Bud Ecosystem, Intel, and Microsoft have entered into a Memorandum of Understanding (MoU) to enable cost-effective Generative AI deployments accessible to everyone through the Azure cloud. This partnership will leverage Intel’s 5th Generation Xeon processors along with Bud Ecosystem’s innovative inference optimization engine, Bud Runtime, to lower the total cost of ownership (TCO) for GenAI solutions without compromising performance or accuracy.

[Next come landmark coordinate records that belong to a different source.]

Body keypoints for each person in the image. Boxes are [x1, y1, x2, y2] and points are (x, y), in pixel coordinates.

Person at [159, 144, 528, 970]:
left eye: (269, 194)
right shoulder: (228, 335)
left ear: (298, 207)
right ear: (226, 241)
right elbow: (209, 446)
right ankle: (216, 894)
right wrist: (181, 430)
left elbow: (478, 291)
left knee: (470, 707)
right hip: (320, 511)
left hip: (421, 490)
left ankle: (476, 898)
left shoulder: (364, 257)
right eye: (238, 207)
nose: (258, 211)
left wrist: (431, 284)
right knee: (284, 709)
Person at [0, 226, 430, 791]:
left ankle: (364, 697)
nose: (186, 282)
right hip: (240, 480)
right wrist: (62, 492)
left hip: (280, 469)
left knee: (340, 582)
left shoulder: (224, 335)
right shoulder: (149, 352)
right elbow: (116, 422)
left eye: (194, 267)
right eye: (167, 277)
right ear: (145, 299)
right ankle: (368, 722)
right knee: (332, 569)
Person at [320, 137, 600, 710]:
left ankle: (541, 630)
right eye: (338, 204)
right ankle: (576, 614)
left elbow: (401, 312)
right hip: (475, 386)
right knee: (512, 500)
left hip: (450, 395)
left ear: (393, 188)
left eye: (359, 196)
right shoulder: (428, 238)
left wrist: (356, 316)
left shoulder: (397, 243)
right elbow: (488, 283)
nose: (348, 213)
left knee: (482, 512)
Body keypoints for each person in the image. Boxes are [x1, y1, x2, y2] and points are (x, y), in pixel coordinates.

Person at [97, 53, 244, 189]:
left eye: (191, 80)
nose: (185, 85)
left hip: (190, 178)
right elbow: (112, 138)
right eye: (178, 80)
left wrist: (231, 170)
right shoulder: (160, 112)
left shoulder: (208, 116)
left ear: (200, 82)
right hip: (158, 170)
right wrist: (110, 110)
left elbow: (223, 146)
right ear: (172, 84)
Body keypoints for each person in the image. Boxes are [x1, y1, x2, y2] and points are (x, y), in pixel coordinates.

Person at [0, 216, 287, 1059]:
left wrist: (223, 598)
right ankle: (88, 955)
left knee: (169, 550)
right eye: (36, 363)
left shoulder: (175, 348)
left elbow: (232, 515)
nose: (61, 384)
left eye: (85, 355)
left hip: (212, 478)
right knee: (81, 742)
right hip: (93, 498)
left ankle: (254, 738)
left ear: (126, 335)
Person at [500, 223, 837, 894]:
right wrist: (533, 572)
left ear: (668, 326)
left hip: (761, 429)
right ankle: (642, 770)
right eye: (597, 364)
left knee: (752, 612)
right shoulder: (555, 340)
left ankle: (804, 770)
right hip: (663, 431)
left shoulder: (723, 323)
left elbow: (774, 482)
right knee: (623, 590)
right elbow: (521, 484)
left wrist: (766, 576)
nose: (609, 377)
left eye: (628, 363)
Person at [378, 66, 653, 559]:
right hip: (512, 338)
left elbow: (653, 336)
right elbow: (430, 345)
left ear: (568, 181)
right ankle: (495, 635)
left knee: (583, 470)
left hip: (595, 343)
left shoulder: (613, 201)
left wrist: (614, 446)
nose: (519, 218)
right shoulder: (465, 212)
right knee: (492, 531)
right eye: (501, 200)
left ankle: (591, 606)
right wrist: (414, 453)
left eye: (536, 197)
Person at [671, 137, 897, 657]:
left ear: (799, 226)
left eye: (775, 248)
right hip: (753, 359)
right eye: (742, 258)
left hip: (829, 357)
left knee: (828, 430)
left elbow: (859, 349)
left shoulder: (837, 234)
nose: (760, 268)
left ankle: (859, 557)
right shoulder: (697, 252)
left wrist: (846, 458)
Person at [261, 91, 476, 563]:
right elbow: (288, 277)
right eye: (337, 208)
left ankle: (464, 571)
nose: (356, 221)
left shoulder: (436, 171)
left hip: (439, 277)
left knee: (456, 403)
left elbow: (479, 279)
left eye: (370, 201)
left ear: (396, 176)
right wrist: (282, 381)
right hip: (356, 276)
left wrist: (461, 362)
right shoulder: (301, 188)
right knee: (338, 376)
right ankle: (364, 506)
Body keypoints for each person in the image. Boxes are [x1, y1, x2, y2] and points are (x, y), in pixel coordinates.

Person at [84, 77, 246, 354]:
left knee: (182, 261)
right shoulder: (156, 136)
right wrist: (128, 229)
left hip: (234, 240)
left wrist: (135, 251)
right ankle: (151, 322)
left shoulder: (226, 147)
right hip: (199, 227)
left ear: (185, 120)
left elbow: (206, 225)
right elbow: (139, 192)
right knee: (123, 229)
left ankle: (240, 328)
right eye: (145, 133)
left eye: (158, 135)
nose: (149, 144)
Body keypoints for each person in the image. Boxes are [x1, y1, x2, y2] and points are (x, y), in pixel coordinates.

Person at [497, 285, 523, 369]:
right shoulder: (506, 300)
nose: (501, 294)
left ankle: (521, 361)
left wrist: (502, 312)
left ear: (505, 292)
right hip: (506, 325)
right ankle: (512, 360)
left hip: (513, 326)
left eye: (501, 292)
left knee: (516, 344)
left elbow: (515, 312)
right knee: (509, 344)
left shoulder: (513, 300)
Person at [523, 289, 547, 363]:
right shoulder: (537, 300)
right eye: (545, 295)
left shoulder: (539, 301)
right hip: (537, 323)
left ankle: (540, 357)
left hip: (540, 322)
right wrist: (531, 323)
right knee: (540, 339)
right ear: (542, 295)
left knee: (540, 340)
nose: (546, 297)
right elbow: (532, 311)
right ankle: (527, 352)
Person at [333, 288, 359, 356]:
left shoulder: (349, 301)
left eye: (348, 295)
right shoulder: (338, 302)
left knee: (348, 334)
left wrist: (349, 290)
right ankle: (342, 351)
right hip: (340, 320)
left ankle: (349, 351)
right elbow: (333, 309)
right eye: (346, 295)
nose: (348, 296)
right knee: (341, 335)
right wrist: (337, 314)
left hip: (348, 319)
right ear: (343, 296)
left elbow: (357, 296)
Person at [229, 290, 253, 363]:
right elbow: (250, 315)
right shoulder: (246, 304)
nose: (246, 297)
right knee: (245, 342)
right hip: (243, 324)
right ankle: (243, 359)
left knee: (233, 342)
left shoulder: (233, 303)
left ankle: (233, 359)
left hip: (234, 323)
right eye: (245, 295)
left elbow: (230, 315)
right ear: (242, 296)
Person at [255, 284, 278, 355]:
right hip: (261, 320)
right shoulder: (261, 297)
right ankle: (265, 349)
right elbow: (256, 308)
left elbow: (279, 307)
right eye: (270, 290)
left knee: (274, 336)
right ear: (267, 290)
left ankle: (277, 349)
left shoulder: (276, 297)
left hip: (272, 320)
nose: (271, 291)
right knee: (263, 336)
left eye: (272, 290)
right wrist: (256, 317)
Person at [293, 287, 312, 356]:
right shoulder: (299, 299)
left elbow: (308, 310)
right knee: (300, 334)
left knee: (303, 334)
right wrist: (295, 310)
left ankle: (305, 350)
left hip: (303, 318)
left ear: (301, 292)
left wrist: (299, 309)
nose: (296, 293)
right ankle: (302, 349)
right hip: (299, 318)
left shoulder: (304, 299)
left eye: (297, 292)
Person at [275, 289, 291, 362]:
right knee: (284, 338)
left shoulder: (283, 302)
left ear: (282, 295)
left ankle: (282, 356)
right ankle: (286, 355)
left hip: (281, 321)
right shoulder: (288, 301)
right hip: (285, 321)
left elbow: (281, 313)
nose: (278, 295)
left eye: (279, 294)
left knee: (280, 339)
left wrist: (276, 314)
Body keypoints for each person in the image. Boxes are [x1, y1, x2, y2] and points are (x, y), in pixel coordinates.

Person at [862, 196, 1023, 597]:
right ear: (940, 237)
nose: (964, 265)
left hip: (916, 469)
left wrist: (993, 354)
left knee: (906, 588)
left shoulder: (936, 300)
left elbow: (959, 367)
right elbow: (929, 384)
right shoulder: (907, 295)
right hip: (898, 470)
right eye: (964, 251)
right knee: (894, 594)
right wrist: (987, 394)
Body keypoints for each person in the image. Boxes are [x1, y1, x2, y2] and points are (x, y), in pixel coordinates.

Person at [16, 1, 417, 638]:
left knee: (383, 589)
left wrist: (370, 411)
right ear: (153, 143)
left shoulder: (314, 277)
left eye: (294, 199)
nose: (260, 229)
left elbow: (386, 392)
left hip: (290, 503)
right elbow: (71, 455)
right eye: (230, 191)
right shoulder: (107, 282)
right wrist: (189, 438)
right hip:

As Generative AI continues to gain mainstream traction, organizations are prioritizing cost-efficient AI deployments to meet their objectives. Consequently, the industry is shifting towards domain-specific Small Language Models (SLMs) running on commodity processors, moving away from the reliance on expensive large language models (LLMs) powered by GPU infrastructure. This collaboration is designed to help businesses easily capitalize on this trend, democratizing access to Generative AI by eliminating the financial barriers that have hindered its widespread adoption.
The MOU outlines a Proof of Concept (PoC) that will test the performance of Bud Runtime on Intel-powered Azure Virtual Machines (VMs). The collaboration will allow all three partners to evaluate the scalability and flexibility of combining Bud Runtime and Intel-powered Azure VMs, ensuring that AI workloads benefit from the optimized hardware and inference software combination on a trusted cloud infrastructure.
“We are thrilled to collaborate with Intel and Microsoft in this collaboration,” said Jithin V.G, CEO of Bud Ecosystem. “Our mission is to democratize access to GenAI by commoditizing it. With Intel’s cost-effective hardware and the power of Azure cloud, we are confident this collaboration will empower businesses worldwide to harness the full potential of AI through Bud Runtime”
Bud Runtime is a GenAI serving and inference stack that significantly reduces both capital and operational expenditures for enterprises adopting Generative AI. Benchmark results show that Bud Runtime can deliver up to 130% better inference performance in the cloud and 12x better performance on client devices for GenAI applications, while reducing total cost of ownership by up to 55X. It empowers enterprises to transition to production-ready GenAI solutions, all while ensuring compliance with AI guidelines and regulations, including those set by the European Union and the White House’s responsible AI framework.